**** Records supplied

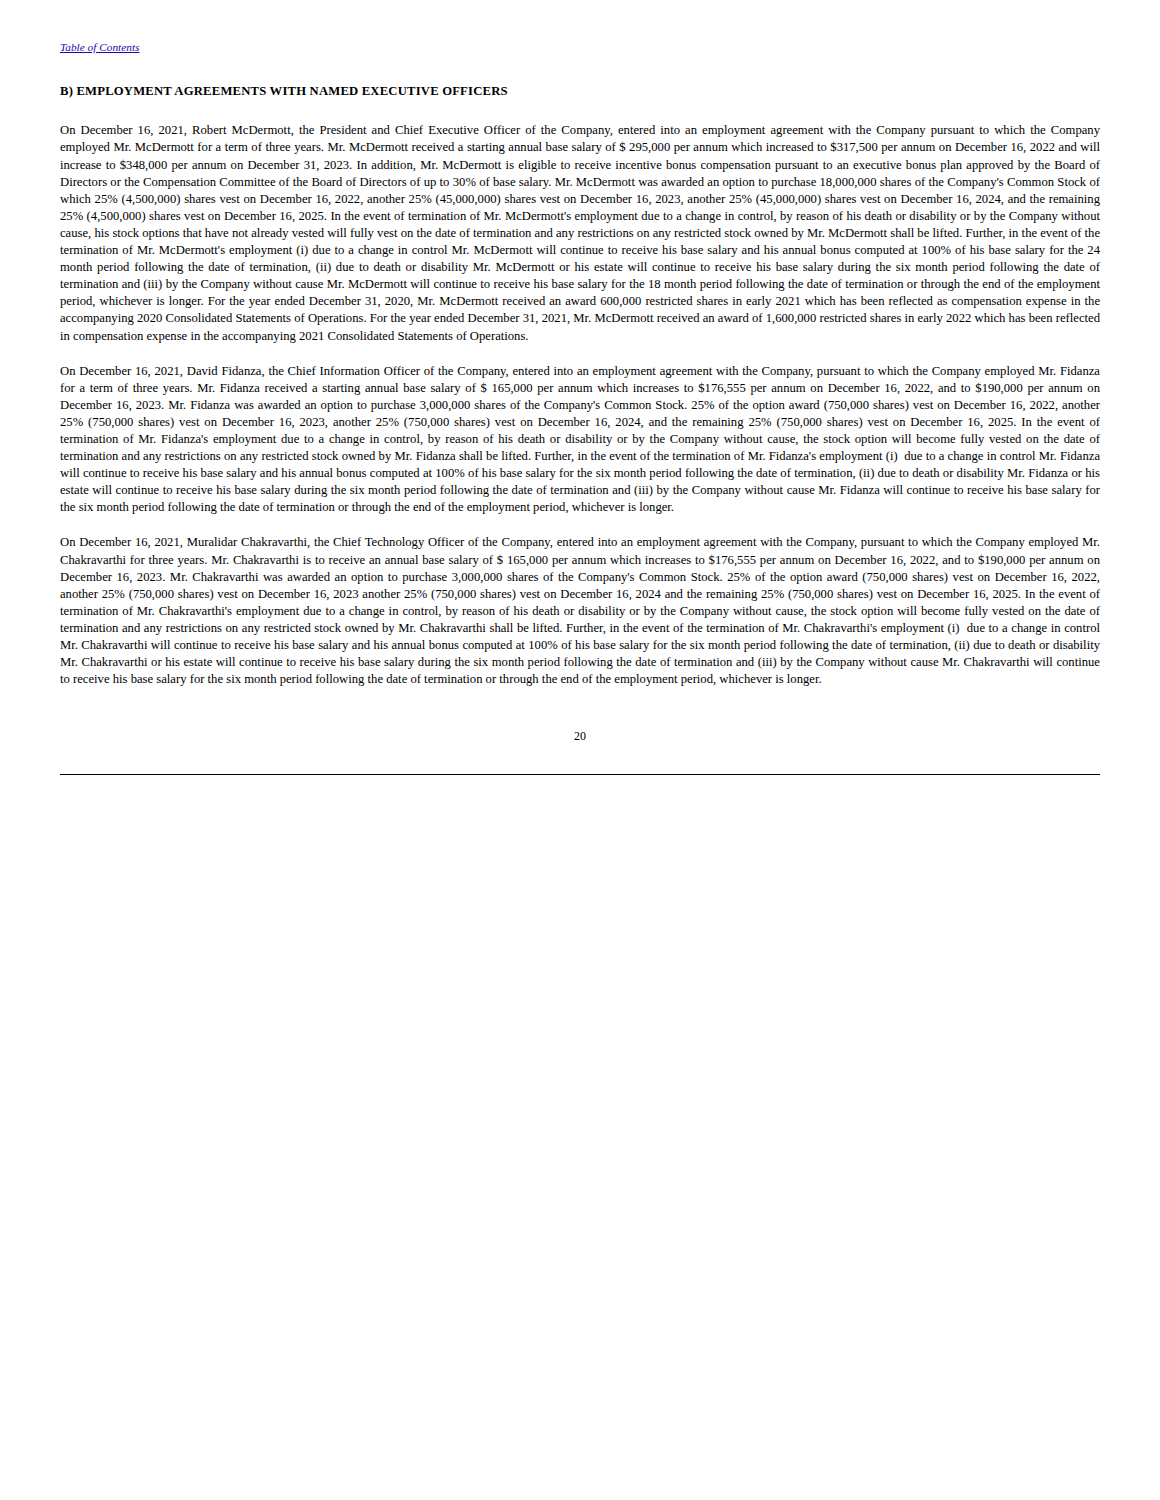Table of Contents
B) EMPLOYMENT AGREEMENTS WITH NAMED EXECUTIVE OFFICERS
On December 16, 2021, Robert McDermott, the President and Chief Executive Officer of the Company, entered into an employment agreement with the Company pursuant to which the Company employed Mr. McDermott for a term of three years. Mr. McDermott received a starting annual base salary of $ 295,000 per annum which increased to $317,500 per annum on December 16, 2022 and will increase to $348,000 per annum on December 31, 2023. In addition, Mr. McDermott is eligible to receive incentive bonus compensation pursuant to an executive bonus plan approved by the Board of Directors or the Compensation Committee of the Board of Directors of up to 30% of base salary. Mr. McDermott was awarded an option to purchase 18,000,000 shares of the Company's Common Stock of which 25% (4,500,000) shares vest on December 16, 2022, another 25% (45,000,000) shares vest on December 16, 2023, another 25% (45,000,000) shares vest on December 16, 2024, and the remaining 25% (4,500,000) shares vest on December 16, 2025. In the event of termination of Mr. McDermott's employment due to a change in control, by reason of his death or disability or by the Company without cause, his stock options that have not already vested will fully vest on the date of termination and any restrictions on any restricted stock owned by Mr. McDermott shall be lifted. Further, in the event of the termination of Mr. McDermott's employment (i) due to a change in control Mr. McDermott will continue to receive his base salary and his annual bonus computed at 100% of his base salary for the 24 month period following the date of termination, (ii) due to death or disability Mr. McDermott or his estate will continue to receive his base salary during the six month period following the date of termination and (iii) by the Company without cause Mr. McDermott will continue to receive his base salary for the 18 month period following the date of termination or through the end of the employment period, whichever is longer. For the year ended December 31, 2020, Mr. McDermott received an award 600,000 restricted shares in early 2021 which has been reflected as compensation expense in the accompanying 2020 Consolidated Statements of Operations. For the year ended December 31, 2021, Mr. McDermott received an award of 1,600,000 restricted shares in early 2022 which has been reflected in compensation expense in the accompanying 2021 Consolidated Statements of Operations.
On December 16, 2021, David Fidanza, the Chief Information Officer of the Company, entered into an employment agreement with the Company, pursuant to which the Company employed Mr. Fidanza for a term of three years. Mr. Fidanza received a starting annual base salary of $ 165,000 per annum which increases to $176,555 per annum on December 16, 2022, and to $190,000 per annum on December 16, 2023. Mr. Fidanza was awarded an option to purchase 3,000,000 shares of the Company's Common Stock. 25% of the option award (750,000 shares) vest on December 16, 2022, another 25% (750,000 shares) vest on December 16, 2023, another 25% (750,000 shares) vest on December 16, 2024, and the remaining 25% (750,000 shares) vest on December 16, 2025. In the event of termination of Mr. Fidanza's employment due to a change in control, by reason of his death or disability or by the Company without cause, the stock option will become fully vested on the date of termination and any restrictions on any restricted stock owned by Mr. Fidanza shall be lifted. Further, in the event of the termination of Mr. Fidanza's employment (i) due to a change in control Mr. Fidanza will continue to receive his base salary and his annual bonus computed at 100% of his base salary for the six month period following the date of termination, (ii) due to death or disability Mr. Fidanza or his estate will continue to receive his base salary during the six month period following the date of termination and (iii) by the Company without cause Mr. Fidanza will continue to receive his base salary for the six month period following the date of termination or through the end of the employment period, whichever is longer.
On December 16, 2021, Muralidar Chakravarthi, the Chief Technology Officer of the Company, entered into an employment agreement with the Company, pursuant to which the Company employed Mr. Chakravarthi for three years. Mr. Chakravarthi is to receive an annual base salary of $ 165,000 per annum which increases to $176,555 per annum on December 16, 2022, and to $190,000 per annum on December 16, 2023. Mr. Chakravarthi was awarded an option to purchase 3,000,000 shares of the Company's Common Stock. 25% of the option award (750,000 shares) vest on December 16, 2022, another 25% (750,000 shares) vest on December 16, 2023 another 25% (750,000 shares) vest on December 16, 2024 and the remaining 25% (750,000 shares) vest on December 16, 2025. In the event of termination of Mr. Chakravarthi's employment due to a change in control, by reason of his death or disability or by the Company without cause, the stock option will become fully vested on the date of termination and any restrictions on any restricted stock owned by Mr. Chakravarthi shall be lifted. Further, in the event of the termination of Mr. Chakravarthi's employment (i) due to a change in control Mr. Chakravarthi will continue to receive his base salary and his annual bonus computed at 100% of his base salary for the six month period following the date of termination, (ii) due to death or disability Mr. Chakravarthi or his estate will continue to receive his base salary during the six month period following the date of termination and (iii) by the Company without cause Mr. Chakravarthi will continue to receive his base salary for the six month period following the date of termination or through the end of the employment period, whichever is longer.
20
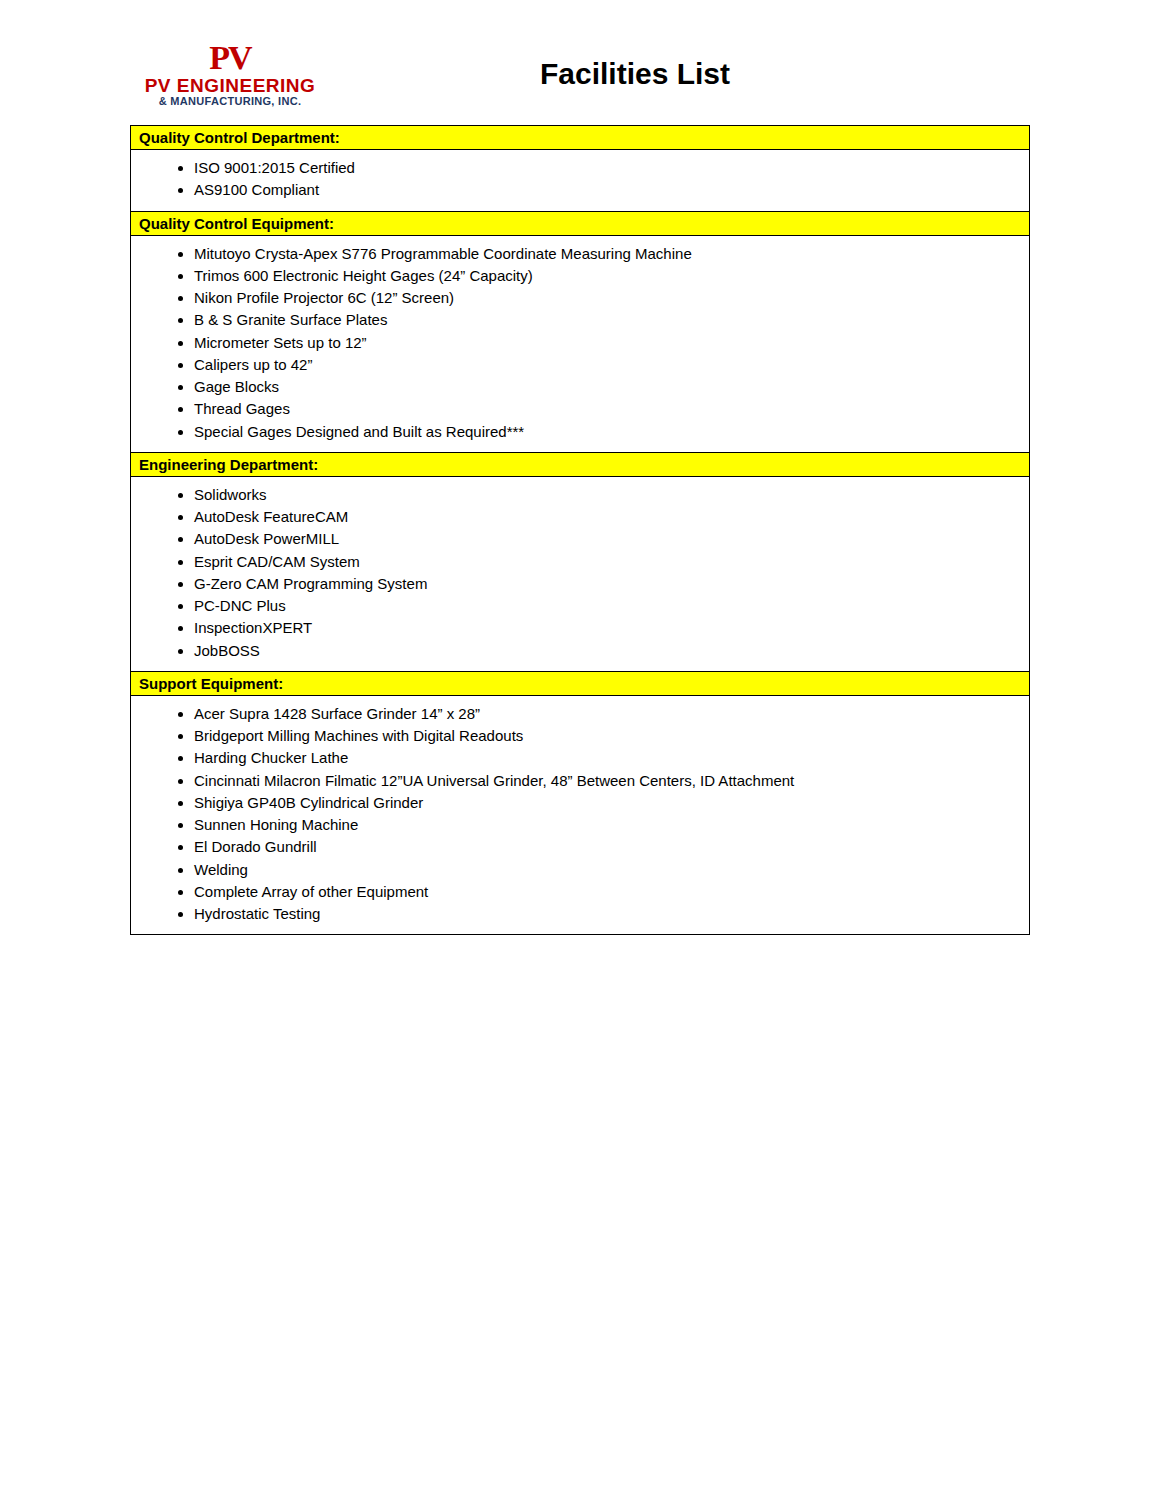PV
PV ENGINEERING
& MANUFACTURING, INC.
Facilities List
| Quality Control Department: |
| --- |
| ISO 9001:2015 Certified AS9100 Compliant |
| Quality Control Equipment: |
| Mitutoyo Crysta-Apex S776 Programmable Coordinate Measuring Machine Trimos 600 Electronic Height Gages (24” Capacity) Nikon Profile Projector 6C (12” Screen) B & S Granite Surface Plates Micrometer Sets up to 12” Calipers up to 42” Gage Blocks Thread Gages Special Gages Designed and Built as Required*** |
| Engineering Department: |
| Solidworks AutoDesk FeatureCAM AutoDesk PowerMILL Esprit CAD/CAM System G-Zero CAM Programming System PC-DNC Plus InspectionXPERT JobBOSS |
| Support Equipment: |
| Acer Supra 1428 Surface Grinder 14” x 28” Bridgeport Milling Machines with Digital Readouts Harding Chucker Lathe Cincinnati Milacron Filmatic 12”UA Universal Grinder, 48” Between Centers, ID Attachment Shigiya GP40B Cylindrical Grinder Sunnen Honing Machine El Dorado Gundrill Welding Complete Array of other Equipment Hydrostatic Testing |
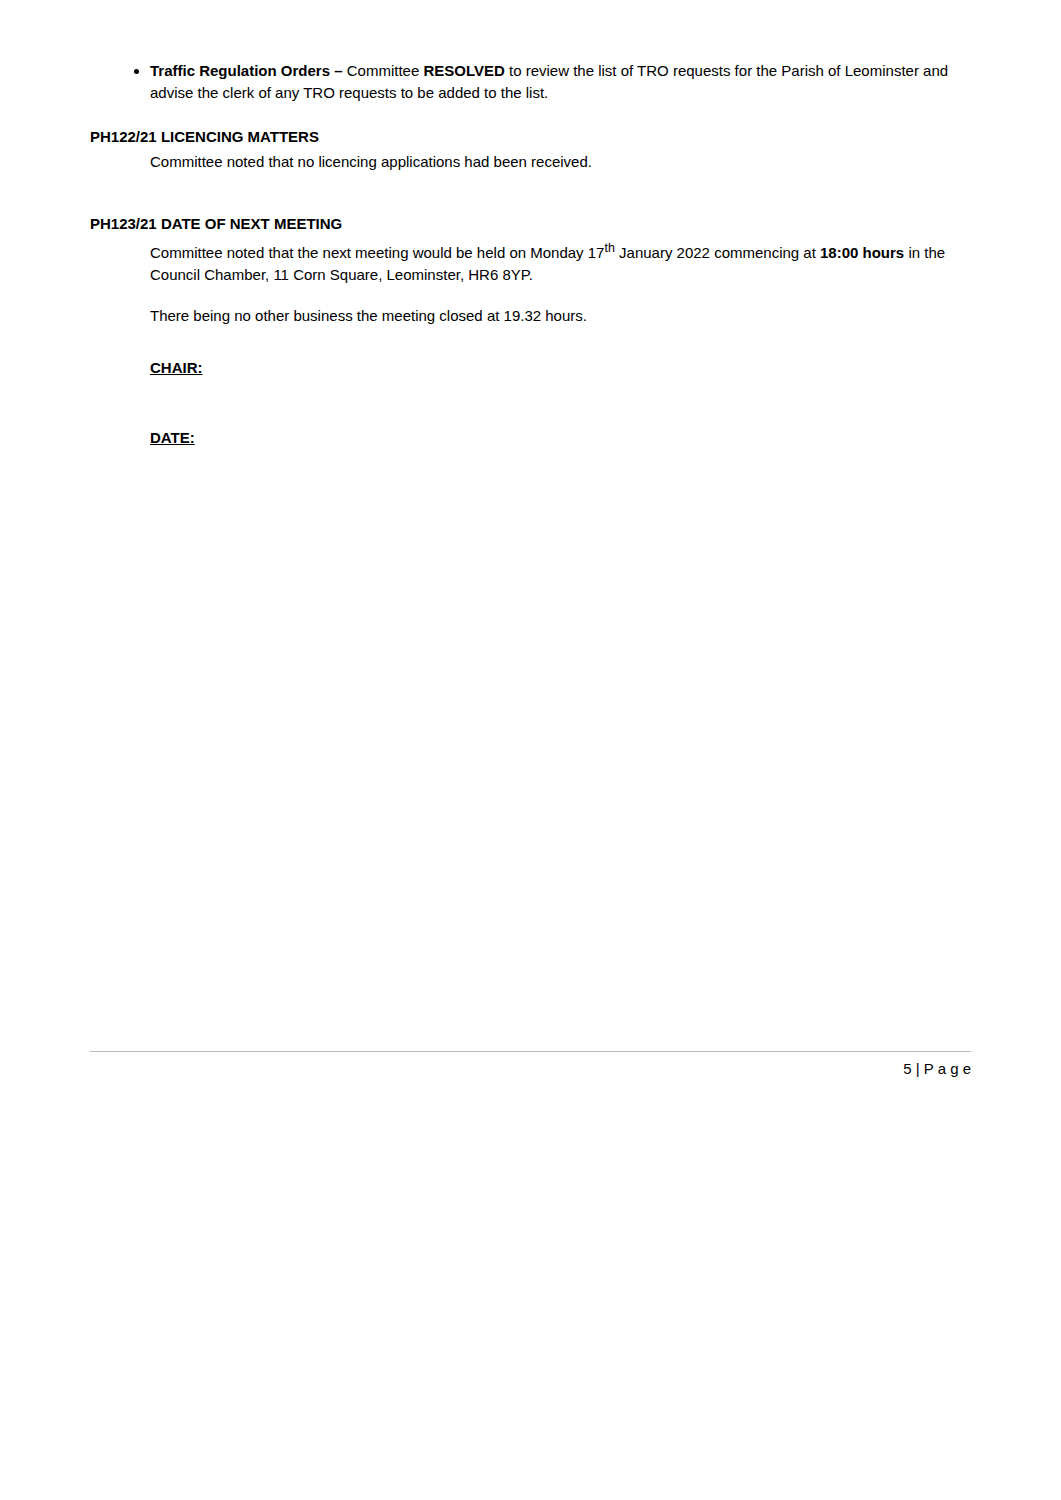Traffic Regulation Orders – Committee RESOLVED to review the list of TRO requests for the Parish of Leominster and advise the clerk of any TRO requests to be added to the list.
PH122/21 LICENCING MATTERS
Committee noted that no licencing applications had been received.
PH123/21 DATE OF NEXT MEETING
Committee noted that the next meeting would be held on Monday 17th January 2022 commencing at 18:00 hours in the Council Chamber, 11 Corn Square, Leominster, HR6 8YP.
There being no other business the meeting closed at 19.32 hours.
CHAIR:
DATE:
5 | P a g e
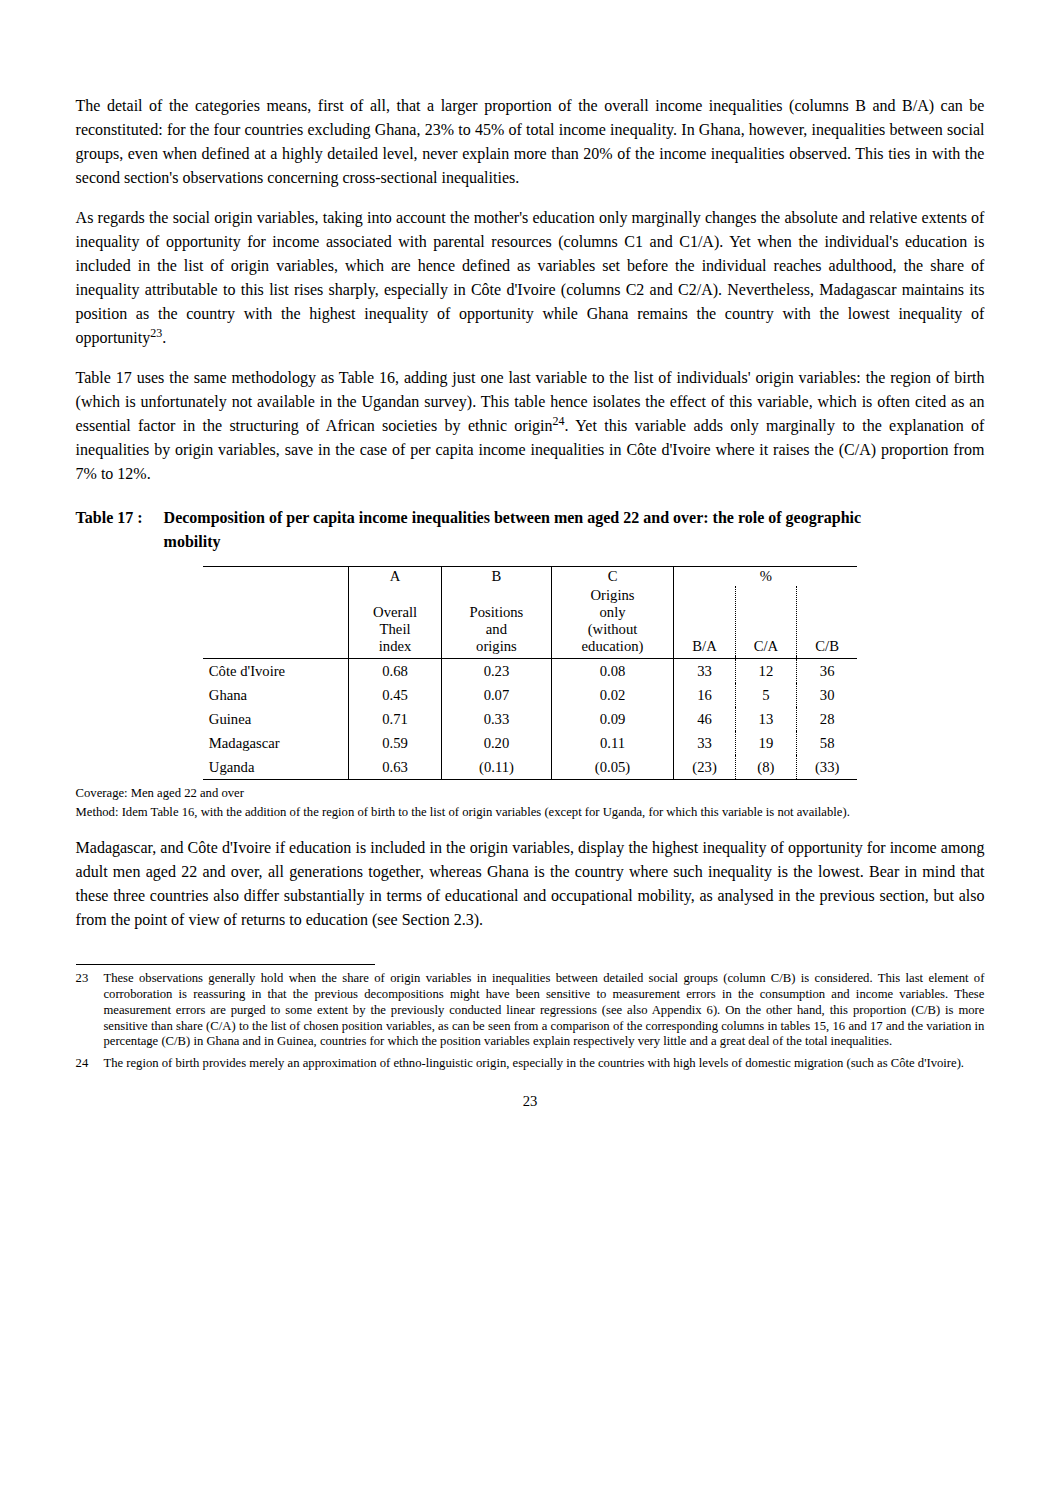The detail of the categories means, first of all, that a larger proportion of the overall income inequalities (columns B and B/A) can be reconstituted: for the four countries excluding Ghana, 23% to 45% of total income inequality. In Ghana, however, inequalities between social groups, even when defined at a highly detailed level, never explain more than 20% of the income inequalities observed. This ties in with the second section's observations concerning cross-sectional inequalities.
As regards the social origin variables, taking into account the mother's education only marginally changes the absolute and relative extents of inequality of opportunity for income associated with parental resources (columns C1 and C1/A). Yet when the individual's education is included in the list of origin variables, which are hence defined as variables set before the individual reaches adulthood, the share of inequality attributable to this list rises sharply, especially in Côte d'Ivoire (columns C2 and C2/A). Nevertheless, Madagascar maintains its position as the country with the highest inequality of opportunity while Ghana remains the country with the lowest inequality of opportunity23.
Table 17 uses the same methodology as Table 16, adding just one last variable to the list of individuals' origin variables: the region of birth (which is unfortunately not available in the Ugandan survey). This table hence isolates the effect of this variable, which is often cited as an essential factor in the structuring of African societies by ethnic origin24. Yet this variable adds only marginally to the explanation of inequalities by origin variables, save in the case of per capita income inequalities in Côte d'Ivoire where it raises the (C/A) proportion from 7% to 12%.
Table 17 : Decomposition of per capita income inequalities between men aged 22 and over: the role of geographic mobility
| | A | B | C | % |
| --- | --- | --- | --- | --- |
| | Overall Theil index | Positions and origins | Origins only (without education) | B/A | C/A | C/B |
| Côte d'Ivoire | 0.68 | 0.23 | 0.08 | 33 | 12 | 36 |
| Ghana | 0.45 | 0.07 | 0.02 | 16 | 5 | 30 |
| Guinea | 0.71 | 0.33 | 0.09 | 46 | 13 | 28 |
| Madagascar | 0.59 | 0.20 | 0.11 | 33 | 19 | 58 |
| Uganda | 0.63 | (0.11) | (0.05) | (23) | (8) | (33) |
Coverage: Men aged 22 and over
Method: Idem Table 16, with the addition of the region of birth to the list of origin variables (except for Uganda, for which this variable is not available).
Madagascar, and Côte d'Ivoire if education is included in the origin variables, display the highest inequality of opportunity for income among adult men aged 22 and over, all generations together, whereas Ghana is the country where such inequality is the lowest. Bear in mind that these three countries also differ substantially in terms of educational and occupational mobility, as analysed in the previous section, but also from the point of view of returns to education (see Section 2.3).
23 These observations generally hold when the share of origin variables in inequalities between detailed social groups (column C/B) is considered. This last element of corroboration is reassuring in that the previous decompositions might have been sensitive to measurement errors in the consumption and income variables. These measurement errors are purged to some extent by the previously conducted linear regressions (see also Appendix 6). On the other hand, this proportion (C/B) is more sensitive than share (C/A) to the list of chosen position variables, as can be seen from a comparison of the corresponding columns in tables 15, 16 and 17 and the variation in percentage (C/B) in Ghana and in Guinea, countries for which the position variables explain respectively very little and a great deal of the total inequalities.
24 The region of birth provides merely an approximation of ethno-linguistic origin, especially in the countries with high levels of domestic migration (such as Côte d'Ivoire).
23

********

§ **Task details**
Working from the material above, restate word for word the lines between the line with "33 | 19 | 58 |" and the line with "Madagascar, and Côte", both included, and only those.

§ **Response area**
| Madagascar | 0.59 | 0.20 | 0.11 | 33 | 19 | 58 |
| Uganda | 0.63 | (0.11) | (0.05) | (23) | (8) | (33) |
Coverage: Men aged 22 and over
Method: Idem Table 16, with the addition of the region of birth to the list of origin variables (except for Uganda, for which this variable is not available).
Madagascar, and Côte d'Ivoire if education is included in the origin variables, display the highest inequality of opportunity for income among adult men aged 22 and over, all generations together, whereas Ghana is the country where such inequality is the lowest. Bear in mind that these three countries also differ substantially in terms of educational and occupational mobility, as analysed in the previous section, but also from the point of view of returns to education (see Section 2.3).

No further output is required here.